# Task requirements
**a.** Return the part of the passage on mental health advocacy from "Information for young" up to and including "advocacy can help.", copied word for word.
**b.** According to the passage on mental health advocacy, which bodies do advocates not work for? List all of them.
**c.** Continue the passage on mental health advocacy from where it stops.

# Passage
Information for young people explaining advocacy and how advocates can help you to get your voice heard.

Mae'r dudalen hon hefyd ar gael yn Gymraeg. This link will take you to a Welsh translation of this page.

What is advocacy for mental health?

We may not always feel like we're being listened to, especially when it comes to getting treatment and support for our mental health.

We may need to talk to lots of people, like doctors and therapists, which can feel overwhelming. Especially if we find they don't always listen to our views or involve us in decisions. This can feel really upsetting and frustrating. But this is where advocacy can help.

Advocacy means getting support from another person to help you voice your views and stand up for your rights.

Advocating for yourself

If you already know what an advocate does, you might want to read about advocating for yourself.

I don't think a lot of young people know about advocacy and it's important to be informed about it.

What is an advocate?

Advocates help you speak up about the things that are important to you. Different types of advocates can help you in different ways.

They are independent, which means they don't work for the NHS, local councils or social services.

Young people we spoke to described an advocate as:

  • “Someone who can speak up for you and voice your point of view when you feel like you can't do it yourself.”
  • “Someone who can guide you through a situation by helping you to decide what to do.”
  • “Someone who can represent you and make sure your views are understood.”
  • “They're someone that knows the system better than you and knows what's going on. They're up on medical language and know how to explain what the doctors and nurses are saying in a way that you can understand.”
  • “​Someone who supports you in situations and can speak on your behalf if you want that. It could be emotional support so they can help you articulate how you're feeling.”

Advocates we spoke to said:

  • “We can help you make informed decisions and work through all the options, but the decision is up to you.”
  • “We will genuinely be there 100% for the person. To give them that voice to stand up for their rights and to move forward in the way they want.”

# Extracted material
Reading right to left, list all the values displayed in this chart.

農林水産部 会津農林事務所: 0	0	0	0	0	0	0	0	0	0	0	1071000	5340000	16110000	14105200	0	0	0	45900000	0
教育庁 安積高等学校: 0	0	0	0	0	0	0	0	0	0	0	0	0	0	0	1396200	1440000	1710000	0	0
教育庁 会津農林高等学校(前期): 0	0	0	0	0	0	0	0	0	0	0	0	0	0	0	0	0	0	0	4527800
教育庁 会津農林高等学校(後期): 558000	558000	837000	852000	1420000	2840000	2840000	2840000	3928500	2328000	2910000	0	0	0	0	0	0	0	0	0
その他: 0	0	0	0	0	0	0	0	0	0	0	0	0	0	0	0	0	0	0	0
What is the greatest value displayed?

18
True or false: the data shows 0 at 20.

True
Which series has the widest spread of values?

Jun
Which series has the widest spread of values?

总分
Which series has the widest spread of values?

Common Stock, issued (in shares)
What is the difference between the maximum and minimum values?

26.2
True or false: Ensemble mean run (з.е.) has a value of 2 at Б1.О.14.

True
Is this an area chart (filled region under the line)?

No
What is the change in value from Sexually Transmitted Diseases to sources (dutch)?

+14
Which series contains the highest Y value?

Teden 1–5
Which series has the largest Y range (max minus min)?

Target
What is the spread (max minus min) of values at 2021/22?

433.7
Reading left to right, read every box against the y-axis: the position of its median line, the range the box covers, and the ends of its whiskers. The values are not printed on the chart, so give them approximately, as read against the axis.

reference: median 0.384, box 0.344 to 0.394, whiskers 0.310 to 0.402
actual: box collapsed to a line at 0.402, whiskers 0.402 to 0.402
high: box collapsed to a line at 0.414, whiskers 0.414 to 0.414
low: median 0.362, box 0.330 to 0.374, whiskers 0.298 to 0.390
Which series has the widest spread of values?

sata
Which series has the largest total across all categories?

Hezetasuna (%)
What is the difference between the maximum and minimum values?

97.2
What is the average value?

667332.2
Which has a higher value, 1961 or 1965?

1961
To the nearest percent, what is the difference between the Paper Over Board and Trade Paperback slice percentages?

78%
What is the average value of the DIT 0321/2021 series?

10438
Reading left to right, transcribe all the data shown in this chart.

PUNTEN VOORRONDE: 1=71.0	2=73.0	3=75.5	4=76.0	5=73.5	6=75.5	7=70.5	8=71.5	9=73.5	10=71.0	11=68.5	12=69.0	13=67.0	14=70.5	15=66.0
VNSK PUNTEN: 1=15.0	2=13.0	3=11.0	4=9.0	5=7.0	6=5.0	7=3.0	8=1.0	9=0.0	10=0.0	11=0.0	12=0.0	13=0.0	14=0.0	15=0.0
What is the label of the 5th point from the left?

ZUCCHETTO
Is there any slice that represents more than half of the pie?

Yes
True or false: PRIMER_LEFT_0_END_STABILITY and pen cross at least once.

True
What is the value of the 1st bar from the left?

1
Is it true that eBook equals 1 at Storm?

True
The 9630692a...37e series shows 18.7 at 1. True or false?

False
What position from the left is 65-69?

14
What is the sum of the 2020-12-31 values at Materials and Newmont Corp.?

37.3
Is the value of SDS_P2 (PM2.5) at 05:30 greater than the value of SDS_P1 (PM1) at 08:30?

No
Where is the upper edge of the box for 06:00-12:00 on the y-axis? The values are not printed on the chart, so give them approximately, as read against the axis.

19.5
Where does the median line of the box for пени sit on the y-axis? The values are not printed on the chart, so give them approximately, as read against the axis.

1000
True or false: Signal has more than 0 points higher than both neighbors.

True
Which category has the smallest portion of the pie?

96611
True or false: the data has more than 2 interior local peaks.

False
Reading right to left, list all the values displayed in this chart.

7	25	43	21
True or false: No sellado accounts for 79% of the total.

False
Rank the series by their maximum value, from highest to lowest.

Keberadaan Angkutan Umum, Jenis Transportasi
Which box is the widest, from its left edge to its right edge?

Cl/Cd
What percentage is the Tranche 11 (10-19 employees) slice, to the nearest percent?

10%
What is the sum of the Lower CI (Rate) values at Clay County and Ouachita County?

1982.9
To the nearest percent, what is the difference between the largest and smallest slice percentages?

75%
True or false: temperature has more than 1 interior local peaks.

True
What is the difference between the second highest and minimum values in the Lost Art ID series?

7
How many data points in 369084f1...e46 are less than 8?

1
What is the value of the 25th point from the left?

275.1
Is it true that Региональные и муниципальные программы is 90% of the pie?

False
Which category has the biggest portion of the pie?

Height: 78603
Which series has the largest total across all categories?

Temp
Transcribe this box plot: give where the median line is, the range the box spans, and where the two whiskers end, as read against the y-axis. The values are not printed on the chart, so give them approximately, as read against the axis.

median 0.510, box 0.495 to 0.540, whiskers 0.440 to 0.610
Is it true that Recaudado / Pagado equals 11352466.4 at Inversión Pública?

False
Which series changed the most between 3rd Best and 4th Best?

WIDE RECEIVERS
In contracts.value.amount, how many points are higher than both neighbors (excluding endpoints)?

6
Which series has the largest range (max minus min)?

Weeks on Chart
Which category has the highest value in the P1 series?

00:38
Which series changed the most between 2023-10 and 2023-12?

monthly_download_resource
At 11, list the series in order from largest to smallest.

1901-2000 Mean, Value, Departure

# Written responses
**a.**
Information for young people explaining advocacy and how advocates can help you to get your voice heard.

Mae'r dudalen hon hefyd ar gael yn Gymraeg. This link will take you to a Welsh translation of this page.

What is advocacy for mental health?

We may not always feel like we're being listened to, especially when it comes to getting treatment and support for our mental health.

We may need to talk to lots of people, like doctors and therapists, which can feel overwhelming. Especially if we find they don't always listen to our views or involve us in decisions. This can feel really upsetting and frustrating. But this is where advocacy can help.

**b.** The NHS, local councils, and social services.

**c.**
  • “I see my role as ensuring people's rights. Not only helping them understand their rights, but also, how to exercise them. I echo or strengthen their voice and raise issues with or on behalf of them. While also building confidence and strategies that they can then use to self-advocate in the future.”

I definitely felt I could be more honest because I knew they were independent. Knowing that they had my best interests in mind made it easier.

How can an advocate help me?

Advocates can provide different support depending on your situation and what you need help with.

Advocates can:

  • Listen to you. For example, they can talk to you in private about how you're feeling and what's going on for you. Or if you're not up to talking, you could write them a letter.
  • Help you to get information so you understand your rights. For example, they can help you understand what rights you have if you're sectioned or you're an informal patient in hospital.
  • Talk through options with you so you're able to make your own decisions. For example, if you're in CAMHS, they can help you understand and have a voice in your treatment and support.
  • Support you to voice your views. For example, they could help you to write emails or letters, go to meetings with you or explain your views to other people. It could also be something like helping you to set up a youth voice group.
  • Make sure your questions and issues are heard and that you get answers. For example, if you have a question or problem, they can follow up on it to try to make sure you get an answer or it gets sorted.

Advocates won't:

  • Make decisions for you
  • Judge you

They won't put any pressure on you to make decisions you're uncomfortable with or make decisions quicker than you're comfortable with.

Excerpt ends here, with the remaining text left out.